--- EXERCISE INSTRUCTIONS ---
Using only the entries below, output the lines starting at the one containing "Eine Zusammenführung dieser Daten mit" and ending at the one containing "ansiktslampor är det", exactly and inclusive of both, omitting the pictures.

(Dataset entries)
+ + +
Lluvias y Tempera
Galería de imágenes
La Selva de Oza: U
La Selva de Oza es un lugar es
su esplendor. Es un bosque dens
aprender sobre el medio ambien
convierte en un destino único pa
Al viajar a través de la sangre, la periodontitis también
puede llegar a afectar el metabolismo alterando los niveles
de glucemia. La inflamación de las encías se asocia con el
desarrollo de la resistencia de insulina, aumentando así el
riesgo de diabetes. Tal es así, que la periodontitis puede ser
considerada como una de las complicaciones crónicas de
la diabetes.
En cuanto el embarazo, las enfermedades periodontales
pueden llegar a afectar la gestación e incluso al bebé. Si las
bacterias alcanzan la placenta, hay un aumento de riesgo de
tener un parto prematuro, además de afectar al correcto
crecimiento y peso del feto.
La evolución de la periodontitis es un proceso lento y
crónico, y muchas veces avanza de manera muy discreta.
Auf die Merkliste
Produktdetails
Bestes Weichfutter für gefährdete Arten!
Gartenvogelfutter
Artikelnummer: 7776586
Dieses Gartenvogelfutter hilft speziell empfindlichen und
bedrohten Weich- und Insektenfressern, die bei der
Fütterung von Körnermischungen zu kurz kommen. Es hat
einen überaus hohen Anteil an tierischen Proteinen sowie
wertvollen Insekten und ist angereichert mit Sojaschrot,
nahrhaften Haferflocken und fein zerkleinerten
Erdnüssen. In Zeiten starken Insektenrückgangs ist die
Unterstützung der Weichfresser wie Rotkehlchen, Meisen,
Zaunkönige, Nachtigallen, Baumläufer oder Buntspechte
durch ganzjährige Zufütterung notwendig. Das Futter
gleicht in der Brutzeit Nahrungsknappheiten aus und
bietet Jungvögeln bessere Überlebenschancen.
+ + +
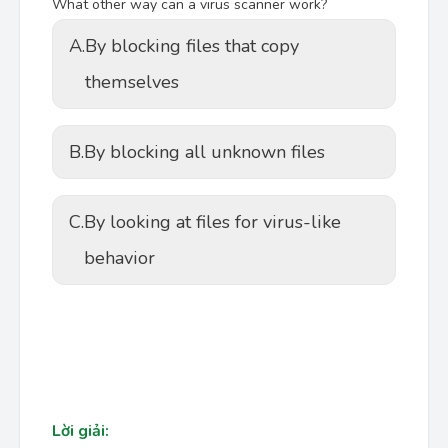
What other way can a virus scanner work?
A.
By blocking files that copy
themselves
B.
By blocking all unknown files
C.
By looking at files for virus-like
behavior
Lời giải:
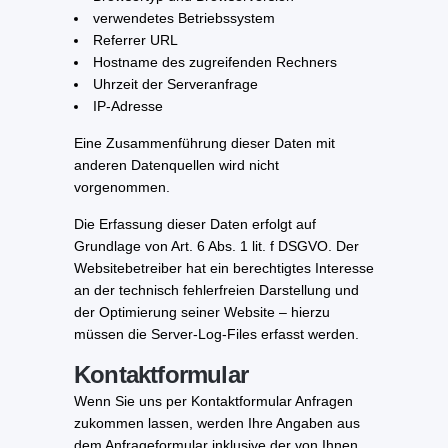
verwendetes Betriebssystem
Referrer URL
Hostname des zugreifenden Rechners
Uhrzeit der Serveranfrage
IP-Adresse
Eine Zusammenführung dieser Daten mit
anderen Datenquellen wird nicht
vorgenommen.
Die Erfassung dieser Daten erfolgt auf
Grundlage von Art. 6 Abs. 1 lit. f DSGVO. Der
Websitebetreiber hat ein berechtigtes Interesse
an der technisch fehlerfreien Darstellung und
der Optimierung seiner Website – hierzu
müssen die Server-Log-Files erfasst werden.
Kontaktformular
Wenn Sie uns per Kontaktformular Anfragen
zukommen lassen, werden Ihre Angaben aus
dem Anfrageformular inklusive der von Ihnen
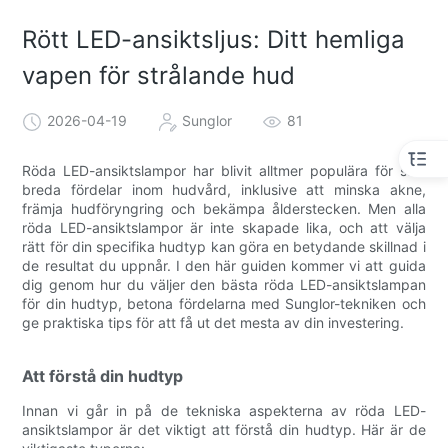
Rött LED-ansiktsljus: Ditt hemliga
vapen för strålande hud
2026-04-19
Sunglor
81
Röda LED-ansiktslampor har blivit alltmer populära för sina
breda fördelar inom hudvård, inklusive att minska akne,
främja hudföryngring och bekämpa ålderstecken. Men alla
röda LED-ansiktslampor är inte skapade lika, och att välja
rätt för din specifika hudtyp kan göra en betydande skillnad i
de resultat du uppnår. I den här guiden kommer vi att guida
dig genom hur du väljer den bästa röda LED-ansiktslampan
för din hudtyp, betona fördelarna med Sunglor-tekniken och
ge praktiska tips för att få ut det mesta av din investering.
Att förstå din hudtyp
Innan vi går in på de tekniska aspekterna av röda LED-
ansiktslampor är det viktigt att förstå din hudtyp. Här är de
+ + +
--- TASK RESPONSE ---
Eine Zusammenführung dieser Daten mit
anderen Datenquellen wird nicht
vorgenommen.
Die Erfassung dieser Daten erfolgt auf
Grundlage von Art. 6 Abs. 1 lit. f DSGVO. Der
Websitebetreiber hat ein berechtigtes Interesse
an der technisch fehlerfreien Darstellung und
der Optimierung seiner Website – hierzu
müssen die Server-Log-Files erfasst werden.
Kontaktformular
Wenn Sie uns per Kontaktformular Anfragen
zukommen lassen, werden Ihre Angaben aus
dem Anfrageformular inklusive der von Ihnen
Rött LED-ansiktsljus: Ditt hemliga
vapen för strålande hud
2026-04-19
Sunglor
81
Röda LED-ansiktslampor har blivit alltmer populära för sina
breda fördelar inom hudvård, inklusive att minska akne,
främja hudföryngring och bekämpa ålderstecken. Men alla
röda LED-ansiktslampor är inte skapade lika, och att välja
rätt för din specifika hudtyp kan göra en betydande skillnad i
de resultat du uppnår. I den här guiden kommer vi att guida
dig genom hur du väljer den bästa röda LED-ansiktslampan
för din hudtyp, betona fördelarna med Sunglor-tekniken och
ge praktiska tips för att få ut det mesta av din investering.
Att förstå din hudtyp
Innan vi går in på de tekniska aspekterna av röda LED-
ansiktslampor är det viktigt att förstå din hudtyp. Här är de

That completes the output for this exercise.